This trend of democratic decline has been accompanied by a rise in the appeal of the strongman governance model, a type of goal-oriented leadership that ignores democratic processes and norms.
“As prime minister, only I could truly understand the weight of the responsibility that fell on my shoulders, and no one else,” Morrison said.
“And as a result, I made decisions that I felt I needed to make.”
This statement strongly echoes the inaugural speech of former US President Donald Trump, in which he presented a dystopian vision of American society and stated: “I alone can fix this.”
The erosion of trust in elected officials and the perception or actual occurrence of corruption provided an opportunity for anti-democratic forces to capture the discontented and disenfranchised.
I am not suggesting that exposure of Morrison’s secret portfolios will lead to a surge in far-right, anti-government and anti-democratic extremism. Extremism and polarization do not emerge all at once, but gradually, over time.
However, the behavior of elected officials, especially their honesty and transparency, or lack thereof, determines the health of our democracy. When people do not see themselves as represented in mainstream politics, see their politicians as corrupt or untrustworthy, and can no longer trust government institutions and leaders, they either relinquish their obligations as democratic citizens or look for alternatives. Some of them are radical, legitimizing violence and further delegitimizing democracy.
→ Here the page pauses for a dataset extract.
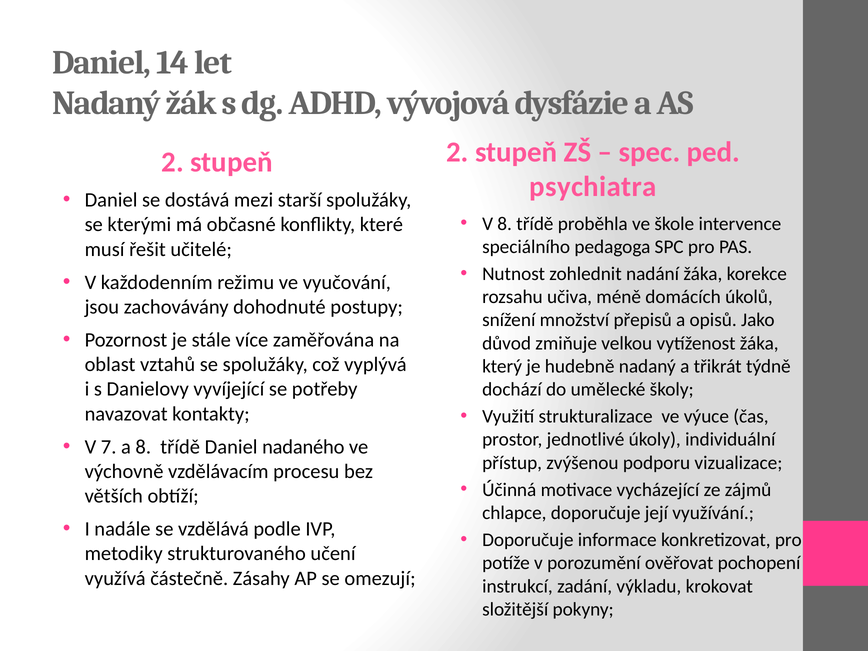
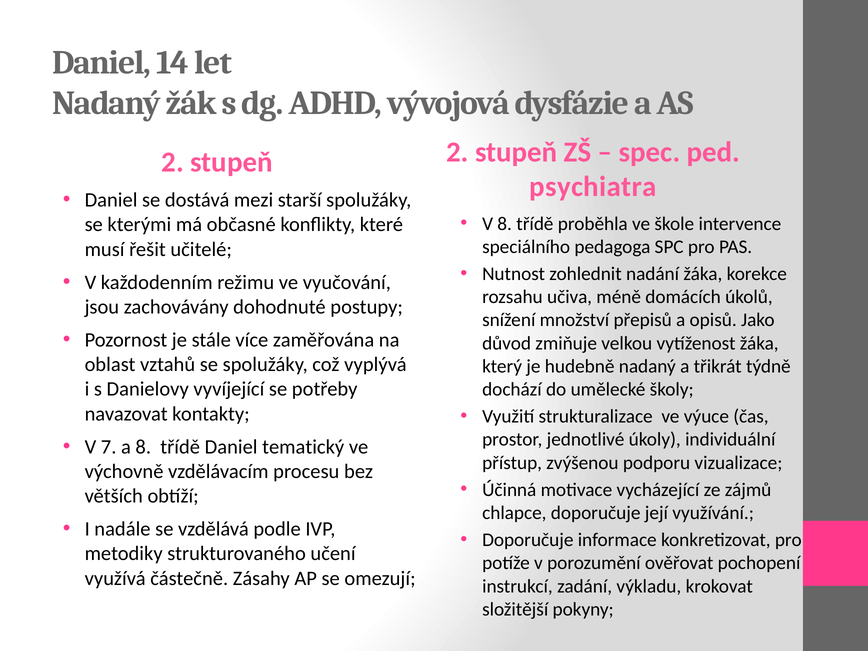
nadaného: nadaného -> tematický
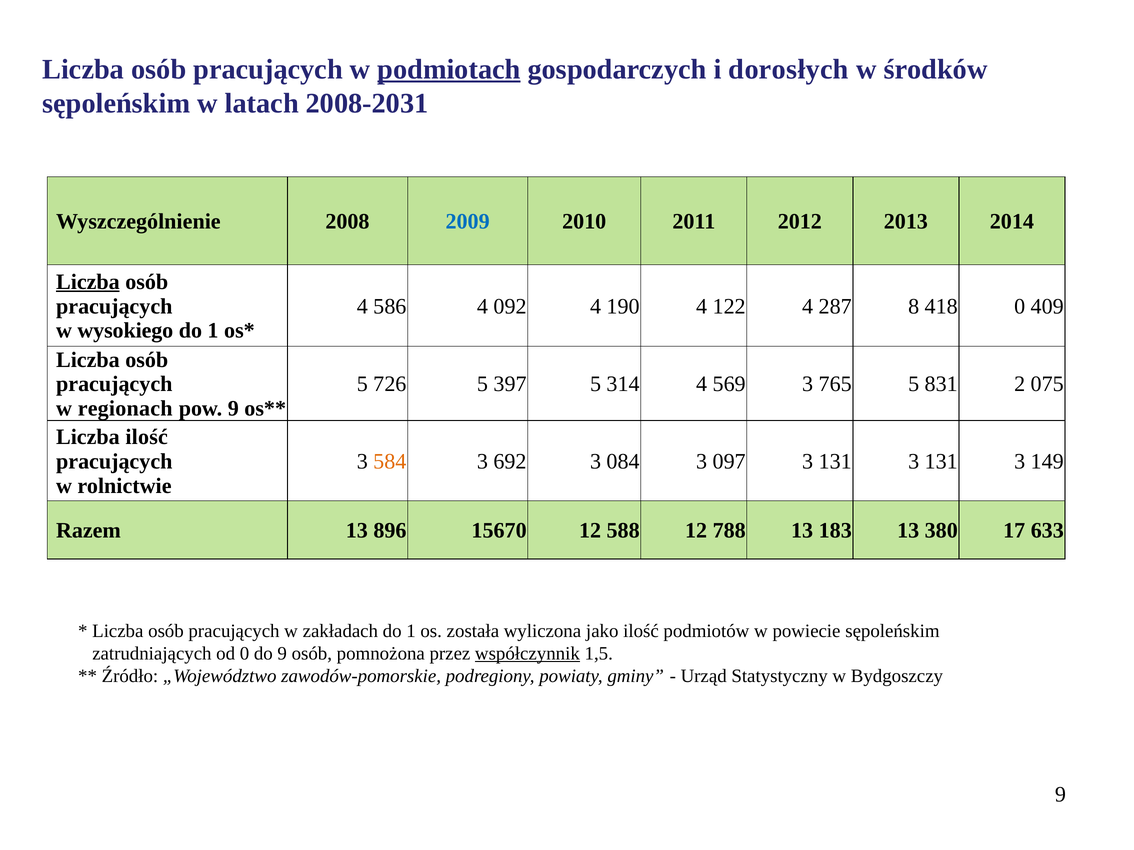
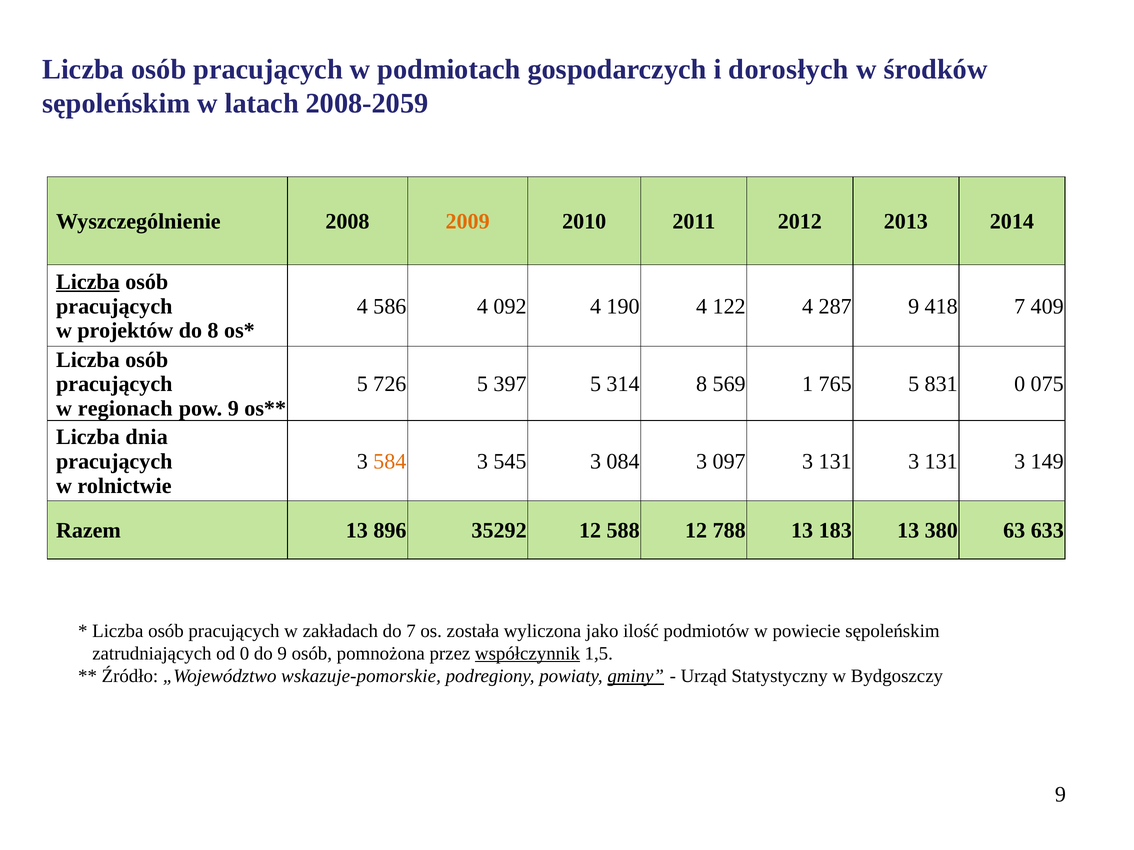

We have seen in the past that crises such as the pandemic have been used as opportunities to strengthen executive power in both non-democratic and democratic countries.
Some anti-democratic movements in Australia, especially those that emerged during Canberra’s response to the pandemic, are already arguing that Morrison’s clandestine ministerial appointments were evidence of what they say has been going on all along – a “secret cabal” controlling our lives and COVID. -19 measures that were attempts at authoritarian control.
Speaking to reporters, Morrison has repeatedly stated that his ministerial appointments are in fact a form of emergency powers. But in democracies, a state of emergency must be officially declared, and its acceptance of additional portfolios was not.
Morrison also argues that since he did not use these powers, there is no cause for concern and that since he was elected Prime Minister, his actions showed that he did not act in an undemocratic or illegal manner. But democracies are more than elections, they are based on norms and principles that we cannot always legislate, but that all citizens, especially elected leaders, must abide by.
That’s why it’s so important that both sides of the government condemn Morrison’s actions almost universally.
Not politicizing the issue will limit the damage from Morrison’s covert maneuvers and blunt the opportunity for anti-democratic forces to capitalize on this episode. Unlike the US Republican Party, which facilitated and justified Trump’s mendacity, the Coalition has so far resisted partisan defense.
This will go a long way in mitigating the damage.